**Task objective:** Consider the entries below. Count the lines holding the string "Ukrainskykh" and state the number only.

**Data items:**
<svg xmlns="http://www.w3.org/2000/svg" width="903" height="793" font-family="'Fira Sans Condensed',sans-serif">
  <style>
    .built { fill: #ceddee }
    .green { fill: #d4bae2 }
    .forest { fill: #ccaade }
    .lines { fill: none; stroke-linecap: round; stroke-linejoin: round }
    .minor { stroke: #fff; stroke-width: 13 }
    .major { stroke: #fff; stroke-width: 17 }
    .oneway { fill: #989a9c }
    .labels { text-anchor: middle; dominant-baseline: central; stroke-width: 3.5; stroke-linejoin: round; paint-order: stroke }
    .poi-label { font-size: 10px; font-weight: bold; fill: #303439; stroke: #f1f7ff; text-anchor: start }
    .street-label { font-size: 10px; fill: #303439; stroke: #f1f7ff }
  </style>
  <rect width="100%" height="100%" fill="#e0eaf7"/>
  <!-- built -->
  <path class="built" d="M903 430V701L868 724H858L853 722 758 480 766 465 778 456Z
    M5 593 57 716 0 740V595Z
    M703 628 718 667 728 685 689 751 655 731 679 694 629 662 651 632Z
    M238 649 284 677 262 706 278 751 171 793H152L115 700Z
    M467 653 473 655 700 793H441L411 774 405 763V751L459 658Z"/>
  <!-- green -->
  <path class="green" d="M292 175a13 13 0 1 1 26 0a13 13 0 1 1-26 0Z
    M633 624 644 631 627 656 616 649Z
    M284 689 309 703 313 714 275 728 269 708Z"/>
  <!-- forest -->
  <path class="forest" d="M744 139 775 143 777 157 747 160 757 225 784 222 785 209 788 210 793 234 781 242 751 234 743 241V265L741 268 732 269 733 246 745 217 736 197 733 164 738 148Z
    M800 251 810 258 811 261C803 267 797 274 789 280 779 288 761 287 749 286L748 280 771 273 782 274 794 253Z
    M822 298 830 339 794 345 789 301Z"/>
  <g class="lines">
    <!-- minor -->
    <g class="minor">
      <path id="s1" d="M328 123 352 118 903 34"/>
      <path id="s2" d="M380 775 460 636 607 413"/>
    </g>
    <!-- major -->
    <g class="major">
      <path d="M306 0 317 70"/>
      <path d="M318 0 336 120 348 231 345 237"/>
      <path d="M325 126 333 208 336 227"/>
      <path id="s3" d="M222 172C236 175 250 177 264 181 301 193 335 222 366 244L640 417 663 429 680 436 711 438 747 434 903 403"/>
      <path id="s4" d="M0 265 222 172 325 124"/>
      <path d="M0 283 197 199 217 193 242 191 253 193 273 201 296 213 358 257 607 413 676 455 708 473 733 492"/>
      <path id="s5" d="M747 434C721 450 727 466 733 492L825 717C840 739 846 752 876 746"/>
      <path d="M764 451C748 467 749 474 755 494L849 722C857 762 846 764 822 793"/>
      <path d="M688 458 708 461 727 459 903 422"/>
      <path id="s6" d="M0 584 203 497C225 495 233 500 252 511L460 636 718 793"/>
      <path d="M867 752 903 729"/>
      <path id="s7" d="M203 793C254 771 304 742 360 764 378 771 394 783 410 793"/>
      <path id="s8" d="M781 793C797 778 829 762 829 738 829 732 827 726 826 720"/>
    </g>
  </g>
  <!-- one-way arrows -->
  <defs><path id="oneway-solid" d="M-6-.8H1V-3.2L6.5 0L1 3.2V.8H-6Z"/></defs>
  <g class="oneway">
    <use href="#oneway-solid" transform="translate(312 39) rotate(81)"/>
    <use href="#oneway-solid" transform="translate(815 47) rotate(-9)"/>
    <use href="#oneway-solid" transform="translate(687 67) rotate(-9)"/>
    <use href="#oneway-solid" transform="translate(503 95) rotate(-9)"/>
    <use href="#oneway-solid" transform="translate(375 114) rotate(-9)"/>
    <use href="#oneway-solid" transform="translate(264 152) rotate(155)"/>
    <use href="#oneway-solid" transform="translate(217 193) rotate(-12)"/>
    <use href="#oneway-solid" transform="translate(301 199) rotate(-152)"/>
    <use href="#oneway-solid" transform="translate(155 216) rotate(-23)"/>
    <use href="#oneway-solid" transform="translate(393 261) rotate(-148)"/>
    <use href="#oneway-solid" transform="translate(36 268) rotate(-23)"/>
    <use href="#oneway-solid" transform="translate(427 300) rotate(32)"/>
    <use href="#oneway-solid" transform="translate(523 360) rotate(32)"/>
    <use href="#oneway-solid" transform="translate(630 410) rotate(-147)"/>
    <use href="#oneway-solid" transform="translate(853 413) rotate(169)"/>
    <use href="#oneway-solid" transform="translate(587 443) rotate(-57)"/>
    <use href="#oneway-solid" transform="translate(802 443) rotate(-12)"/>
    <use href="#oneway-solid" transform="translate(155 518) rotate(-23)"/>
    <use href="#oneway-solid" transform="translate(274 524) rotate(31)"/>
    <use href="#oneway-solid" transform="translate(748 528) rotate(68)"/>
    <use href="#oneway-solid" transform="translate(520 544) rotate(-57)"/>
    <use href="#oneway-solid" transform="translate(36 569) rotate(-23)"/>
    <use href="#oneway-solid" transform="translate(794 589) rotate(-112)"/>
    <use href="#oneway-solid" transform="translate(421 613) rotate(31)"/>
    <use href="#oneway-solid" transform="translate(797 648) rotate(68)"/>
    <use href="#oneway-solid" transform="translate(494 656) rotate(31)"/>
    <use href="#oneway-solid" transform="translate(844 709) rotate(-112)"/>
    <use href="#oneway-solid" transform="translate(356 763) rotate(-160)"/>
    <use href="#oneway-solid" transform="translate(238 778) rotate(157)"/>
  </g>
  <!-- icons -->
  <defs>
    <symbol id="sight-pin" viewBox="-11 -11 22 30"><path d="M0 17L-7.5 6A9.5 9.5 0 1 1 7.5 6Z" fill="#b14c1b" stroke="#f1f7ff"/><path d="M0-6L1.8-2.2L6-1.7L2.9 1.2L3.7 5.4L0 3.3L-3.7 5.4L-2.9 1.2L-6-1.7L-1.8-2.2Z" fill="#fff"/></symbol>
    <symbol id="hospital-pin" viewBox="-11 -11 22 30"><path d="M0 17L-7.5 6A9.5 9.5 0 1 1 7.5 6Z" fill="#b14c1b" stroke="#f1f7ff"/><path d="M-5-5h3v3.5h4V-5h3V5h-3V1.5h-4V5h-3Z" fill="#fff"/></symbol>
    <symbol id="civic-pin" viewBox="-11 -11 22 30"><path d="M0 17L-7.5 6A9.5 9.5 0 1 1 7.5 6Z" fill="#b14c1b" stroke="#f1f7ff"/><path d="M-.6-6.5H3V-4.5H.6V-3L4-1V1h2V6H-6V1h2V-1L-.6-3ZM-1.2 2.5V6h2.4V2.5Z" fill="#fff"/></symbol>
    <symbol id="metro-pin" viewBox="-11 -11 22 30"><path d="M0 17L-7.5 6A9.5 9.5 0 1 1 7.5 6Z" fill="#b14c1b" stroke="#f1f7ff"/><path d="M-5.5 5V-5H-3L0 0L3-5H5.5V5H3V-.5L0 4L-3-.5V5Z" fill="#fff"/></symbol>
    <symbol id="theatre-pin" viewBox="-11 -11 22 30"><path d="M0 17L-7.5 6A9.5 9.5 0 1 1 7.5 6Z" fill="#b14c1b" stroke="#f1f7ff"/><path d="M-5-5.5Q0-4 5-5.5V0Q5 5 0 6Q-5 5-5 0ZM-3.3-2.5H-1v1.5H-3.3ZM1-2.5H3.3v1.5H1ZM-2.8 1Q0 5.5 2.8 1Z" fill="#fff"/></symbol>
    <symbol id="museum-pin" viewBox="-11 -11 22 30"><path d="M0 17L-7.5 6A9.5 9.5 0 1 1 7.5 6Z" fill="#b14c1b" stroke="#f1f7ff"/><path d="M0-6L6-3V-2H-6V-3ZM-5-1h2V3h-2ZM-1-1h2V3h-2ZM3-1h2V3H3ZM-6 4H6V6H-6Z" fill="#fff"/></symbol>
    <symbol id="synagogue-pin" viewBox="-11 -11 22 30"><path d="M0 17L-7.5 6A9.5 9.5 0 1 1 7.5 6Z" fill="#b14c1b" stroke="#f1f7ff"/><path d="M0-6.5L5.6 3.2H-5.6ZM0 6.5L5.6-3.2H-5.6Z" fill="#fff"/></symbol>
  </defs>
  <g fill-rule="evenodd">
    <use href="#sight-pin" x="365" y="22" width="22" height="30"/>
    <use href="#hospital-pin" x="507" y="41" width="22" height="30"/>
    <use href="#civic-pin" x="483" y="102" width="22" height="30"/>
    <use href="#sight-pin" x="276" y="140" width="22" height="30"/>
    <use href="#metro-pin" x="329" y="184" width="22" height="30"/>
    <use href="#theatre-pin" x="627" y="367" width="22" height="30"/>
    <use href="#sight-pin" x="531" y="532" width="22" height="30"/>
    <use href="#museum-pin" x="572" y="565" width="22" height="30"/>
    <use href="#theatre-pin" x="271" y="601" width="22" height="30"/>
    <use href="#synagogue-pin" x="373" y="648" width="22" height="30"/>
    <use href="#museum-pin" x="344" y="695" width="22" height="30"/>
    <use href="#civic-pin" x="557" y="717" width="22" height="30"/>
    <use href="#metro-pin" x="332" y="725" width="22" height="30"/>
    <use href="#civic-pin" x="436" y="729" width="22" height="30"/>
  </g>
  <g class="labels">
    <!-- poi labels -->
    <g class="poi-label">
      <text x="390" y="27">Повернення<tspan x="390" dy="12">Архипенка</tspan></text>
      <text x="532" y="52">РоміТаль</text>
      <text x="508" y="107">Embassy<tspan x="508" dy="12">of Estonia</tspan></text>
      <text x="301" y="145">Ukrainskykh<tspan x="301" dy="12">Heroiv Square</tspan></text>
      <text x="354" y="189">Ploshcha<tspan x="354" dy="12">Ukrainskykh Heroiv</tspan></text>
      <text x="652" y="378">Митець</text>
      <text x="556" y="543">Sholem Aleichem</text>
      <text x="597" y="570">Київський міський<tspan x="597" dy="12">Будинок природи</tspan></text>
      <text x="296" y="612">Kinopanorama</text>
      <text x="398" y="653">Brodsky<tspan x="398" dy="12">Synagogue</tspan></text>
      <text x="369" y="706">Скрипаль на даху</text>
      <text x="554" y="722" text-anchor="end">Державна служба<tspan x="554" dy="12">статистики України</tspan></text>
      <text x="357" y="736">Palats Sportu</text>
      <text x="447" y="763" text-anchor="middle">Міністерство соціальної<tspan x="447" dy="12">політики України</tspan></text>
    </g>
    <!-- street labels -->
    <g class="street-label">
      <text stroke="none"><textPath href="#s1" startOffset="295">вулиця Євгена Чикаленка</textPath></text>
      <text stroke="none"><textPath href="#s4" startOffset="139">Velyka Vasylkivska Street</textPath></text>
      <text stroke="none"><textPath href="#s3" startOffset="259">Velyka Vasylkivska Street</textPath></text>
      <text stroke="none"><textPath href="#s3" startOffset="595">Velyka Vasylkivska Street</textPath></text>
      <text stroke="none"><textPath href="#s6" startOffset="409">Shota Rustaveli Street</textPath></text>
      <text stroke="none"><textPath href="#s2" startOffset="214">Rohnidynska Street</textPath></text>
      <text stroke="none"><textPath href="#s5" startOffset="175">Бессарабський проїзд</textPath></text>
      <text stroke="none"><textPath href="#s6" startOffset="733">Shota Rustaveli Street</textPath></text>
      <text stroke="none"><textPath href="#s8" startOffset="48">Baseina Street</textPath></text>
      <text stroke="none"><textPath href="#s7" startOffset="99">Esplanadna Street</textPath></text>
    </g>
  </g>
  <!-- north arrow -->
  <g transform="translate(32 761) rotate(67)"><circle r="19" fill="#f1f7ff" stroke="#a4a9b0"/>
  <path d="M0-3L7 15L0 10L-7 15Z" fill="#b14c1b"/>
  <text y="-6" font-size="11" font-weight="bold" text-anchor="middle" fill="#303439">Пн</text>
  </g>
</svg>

**Finished exercise:** 2